** PROVIDED PASSAGE follows **

Entity Classification: Assign each entity a label from {header, question, answer, other}; micro-averaged Precision, Recall, and F1 at the entity (span + label) level.
Entity Linking: Predict directed links (key-value or higher-order), evaluated on the accuracy of predicted pairs.
Entity Boundary Detection: A prediction is correct only if both the complete entity span and class label match the reference.

Metric formalizations:

$\text{Precision} = \frac{\mathrm{TP}}{\mathrm{TP}+\mathrm{FP}}$
$\text{Recall} = \frac{\mathrm{TP}}{\mathrm{TP}+\mathrm{FN}}$
$\text{F}_1 = 2\cdot \frac{\text{Precision} \cdot \text{Recall}}{\text{Precision}+\text{Recall}}$

For entity linking, some models additionally report mean Average Precision (mAP), mean rank (mRank), and Hit@k scores, especially in the context of pairwise link retrieval (Wang et al., 2020, Villota et al., 2021).

3. Dataset Challenges, Limitations, and Structural Revisions

FUNSD was designed to embody the complexity of real-world form documents:

Scanning noise: Low-resolution (≈100 dpi), grayscale, with blur, streaks, and repeated scan–print artifacts.
Layout heterogeneity: Wide template diversity across domains and periods, with tabular regions, multi-column layouts, and both typed and handwritten text.
Annotation inconsistencies: Early releases exhibited ambiguous usage of “header,” over-/under-segmentation of entity spans, and occasional erroneous key–value links (Vu et al., 2020).
Limited sample size: Only 199 forms, increasing the importance of transfer learning and data-efficient algorithms.

** End of PROVIDED PASSAGE **
** SUPPLIED DATA follows **

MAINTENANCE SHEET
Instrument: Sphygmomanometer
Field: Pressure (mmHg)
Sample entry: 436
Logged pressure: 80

** End of SUPPLIED DATA **

> [PROBLEMS TO WORK ON]:
A) Copy out the maintenance sheet entry above line by line, word for word.
B) Pick up the passage on the FUNSD form dataset where it stops and keep writing it.

> [ANSWERS PER TASK]:
A)
MAINTENANCE SHEET
Instrument: Sphygmomanometer
Field: Pressure (mmHg)
Sample entry: 436
Logged pressure: 80

B)
A key revision initiative (Vu et al., 2020) eliminated ambiguous “header” labels and enforced strict key–value chain labeling rules, resulting in more consistent ground truth and marginally improved supervised model convergence (+1% mIoU on Q/A/O segmentation). Residual OCR errors and bounding–box artifacts persist.

4. Model Benchmarks and State-of-the-Art Results

FUNSD has become a de facto standard for benchmarking document understanding models, from early MLP and CNN approaches to current multimodal transformers and graph-based mechanisms.

Recent state-of-the-art on FUNSD (entity recognition, F1 metric):

Model	Modality	F1 (%)	Notes
GraphLayoutLM_BASE	T+L+Image	93.43	Multimodal encoding, MLP head (Li et al., 2024)
HGALayoutLM_BASE	T+L+Image	94.32	Hypergraph attention, span-boundary modeling
GraphLayoutLM_LARGE	T+L+Image	94.39
HGALayoutLM_LARGE	T+L+Image	95.31
FormNetV2	T+L+Image	86.35	Multimodal, unified GCL pretraining (Lee et al., 2023)
MSAU-PAF	Image+Layout	83.0	End-to-end image-based hierarchical (Dang et al., 2021)
U-Net + CI-Deform	Image+TextMask	0.73 mIoU	Key-value segmentation, layout-only (Vu et al., 2020)

HGALayoutLM’s hypergraph-attention head jointly scores all start–end token pairs per span and label, enhancing boundary detection over BIO-tag or MLP heads, with negligible additional computation (Li et al., 2024). FormNetV2’s multimodal graph-contrastive pretraining yields a more compact but slightly lower-F1 model relative to hypergraph-attention architectures (Lee et al., 2023).

Entity linking benchmarks demonstrate that BERT-based pairwise classification can attain F1=0.80, outperforming both earlier graph-based models (FUDGE: 0.62) and multi-modal LayoutLM (0.69) (Villota et al., 2021).

5. Methodological Advancements and Ablation Findings

Research on FUNSD advances both model architecture and learning protocol:

Span-centric attention: HGALayoutLM replaces per-token linear heads with span-based multi-head attention. Rotary span position encoding over OCR–node indices and balanced-hyperedge loss mitigate fragmentation at class boundaries, achieving substantial F1 gains (Li et al., 2024).
Graph-based modeling: FormNetV2 and DocStruct employ multimodal GCNs, infusing token-level layout and edge-level image features with self-supervised graph contrastive learning, significantly improving localization and label F1 (Lee et al., 2023, Wang et al., 2020).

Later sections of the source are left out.